=== Begin Enclosure ===

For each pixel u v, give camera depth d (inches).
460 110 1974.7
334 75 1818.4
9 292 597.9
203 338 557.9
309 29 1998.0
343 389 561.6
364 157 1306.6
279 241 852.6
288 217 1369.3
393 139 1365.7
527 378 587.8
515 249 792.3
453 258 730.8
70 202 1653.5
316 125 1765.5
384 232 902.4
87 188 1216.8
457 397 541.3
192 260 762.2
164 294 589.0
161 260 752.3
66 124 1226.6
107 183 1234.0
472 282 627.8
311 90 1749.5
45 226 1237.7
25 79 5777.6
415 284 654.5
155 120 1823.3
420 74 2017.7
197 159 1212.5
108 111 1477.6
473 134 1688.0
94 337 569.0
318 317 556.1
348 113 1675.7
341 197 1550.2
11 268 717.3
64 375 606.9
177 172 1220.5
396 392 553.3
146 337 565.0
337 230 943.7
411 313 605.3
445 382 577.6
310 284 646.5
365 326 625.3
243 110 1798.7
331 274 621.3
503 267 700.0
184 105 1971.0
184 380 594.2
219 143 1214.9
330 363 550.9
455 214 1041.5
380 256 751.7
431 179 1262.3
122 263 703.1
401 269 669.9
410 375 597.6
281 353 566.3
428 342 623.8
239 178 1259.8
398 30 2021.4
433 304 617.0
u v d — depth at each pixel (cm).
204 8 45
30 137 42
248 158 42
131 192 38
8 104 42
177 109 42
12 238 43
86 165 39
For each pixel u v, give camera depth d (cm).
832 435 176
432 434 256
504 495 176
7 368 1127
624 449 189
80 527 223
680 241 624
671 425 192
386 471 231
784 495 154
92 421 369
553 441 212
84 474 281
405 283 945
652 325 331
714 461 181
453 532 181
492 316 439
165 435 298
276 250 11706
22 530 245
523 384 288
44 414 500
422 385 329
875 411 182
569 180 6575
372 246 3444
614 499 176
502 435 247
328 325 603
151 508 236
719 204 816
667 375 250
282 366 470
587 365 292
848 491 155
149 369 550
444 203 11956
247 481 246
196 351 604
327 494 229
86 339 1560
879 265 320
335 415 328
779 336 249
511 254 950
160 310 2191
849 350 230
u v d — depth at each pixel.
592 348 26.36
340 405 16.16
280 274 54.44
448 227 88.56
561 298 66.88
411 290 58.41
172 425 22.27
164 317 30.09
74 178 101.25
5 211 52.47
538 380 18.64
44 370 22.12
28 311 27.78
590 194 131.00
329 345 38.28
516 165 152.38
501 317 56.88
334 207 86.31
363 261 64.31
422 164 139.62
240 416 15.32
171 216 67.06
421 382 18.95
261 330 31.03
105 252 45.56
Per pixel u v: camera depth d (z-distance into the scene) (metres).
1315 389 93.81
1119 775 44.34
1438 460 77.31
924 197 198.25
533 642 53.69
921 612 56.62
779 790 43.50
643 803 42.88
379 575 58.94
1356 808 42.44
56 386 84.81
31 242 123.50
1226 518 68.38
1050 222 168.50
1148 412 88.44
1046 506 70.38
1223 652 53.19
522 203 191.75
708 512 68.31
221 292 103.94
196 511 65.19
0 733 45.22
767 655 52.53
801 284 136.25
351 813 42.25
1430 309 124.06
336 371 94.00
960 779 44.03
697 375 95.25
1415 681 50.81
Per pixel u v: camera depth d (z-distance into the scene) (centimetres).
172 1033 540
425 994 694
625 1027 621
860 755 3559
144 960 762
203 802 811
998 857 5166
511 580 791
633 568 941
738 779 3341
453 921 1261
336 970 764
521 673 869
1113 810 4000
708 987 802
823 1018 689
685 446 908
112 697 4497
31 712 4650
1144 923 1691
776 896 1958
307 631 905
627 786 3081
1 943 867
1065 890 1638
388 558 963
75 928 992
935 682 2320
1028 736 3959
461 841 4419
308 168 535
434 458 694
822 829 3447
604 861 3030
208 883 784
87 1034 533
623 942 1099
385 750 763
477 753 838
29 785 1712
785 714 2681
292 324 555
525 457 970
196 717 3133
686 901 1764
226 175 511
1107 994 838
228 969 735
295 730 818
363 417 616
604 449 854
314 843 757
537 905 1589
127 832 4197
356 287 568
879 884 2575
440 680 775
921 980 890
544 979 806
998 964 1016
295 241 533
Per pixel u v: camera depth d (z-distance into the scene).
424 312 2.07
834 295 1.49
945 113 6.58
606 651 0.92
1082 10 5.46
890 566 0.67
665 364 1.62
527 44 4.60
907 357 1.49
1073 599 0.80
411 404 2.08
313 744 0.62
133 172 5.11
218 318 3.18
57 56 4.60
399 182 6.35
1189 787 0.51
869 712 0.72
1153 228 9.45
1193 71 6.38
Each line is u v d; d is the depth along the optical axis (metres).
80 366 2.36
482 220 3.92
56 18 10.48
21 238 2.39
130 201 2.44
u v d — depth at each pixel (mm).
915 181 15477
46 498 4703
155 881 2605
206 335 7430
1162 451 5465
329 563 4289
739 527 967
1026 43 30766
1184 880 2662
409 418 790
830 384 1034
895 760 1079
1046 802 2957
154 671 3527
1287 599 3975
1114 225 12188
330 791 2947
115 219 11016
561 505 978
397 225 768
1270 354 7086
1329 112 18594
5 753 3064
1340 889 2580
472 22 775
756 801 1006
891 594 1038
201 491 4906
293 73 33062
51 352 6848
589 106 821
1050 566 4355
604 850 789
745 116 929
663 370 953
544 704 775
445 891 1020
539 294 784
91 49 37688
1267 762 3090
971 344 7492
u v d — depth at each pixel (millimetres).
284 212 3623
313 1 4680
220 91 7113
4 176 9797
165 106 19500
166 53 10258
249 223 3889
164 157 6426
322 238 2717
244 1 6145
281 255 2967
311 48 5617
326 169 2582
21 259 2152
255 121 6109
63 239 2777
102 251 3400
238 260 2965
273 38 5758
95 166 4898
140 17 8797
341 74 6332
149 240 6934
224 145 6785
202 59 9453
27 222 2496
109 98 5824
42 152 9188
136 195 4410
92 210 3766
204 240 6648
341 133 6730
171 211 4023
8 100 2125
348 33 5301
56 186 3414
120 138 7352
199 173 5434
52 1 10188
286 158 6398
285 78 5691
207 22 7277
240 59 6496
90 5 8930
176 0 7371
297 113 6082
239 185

=== End Enclosure ===

**EXERCISE BRIEF**
Among the lines above, find the ones containing "camera" and copy them.

**SOLUTION TO THE PROBLEM**
For each pixel u v, give camera depth d (inches).
For each pixel u v, give camera depth d (cm).
Per pixel u v: camera depth d (z-distance into the scene) (metres).
Per pixel u v: camera depth d (z-distance into the scene) (centimetres).
Per pixel u v: camera depth d (z-distance into the scene).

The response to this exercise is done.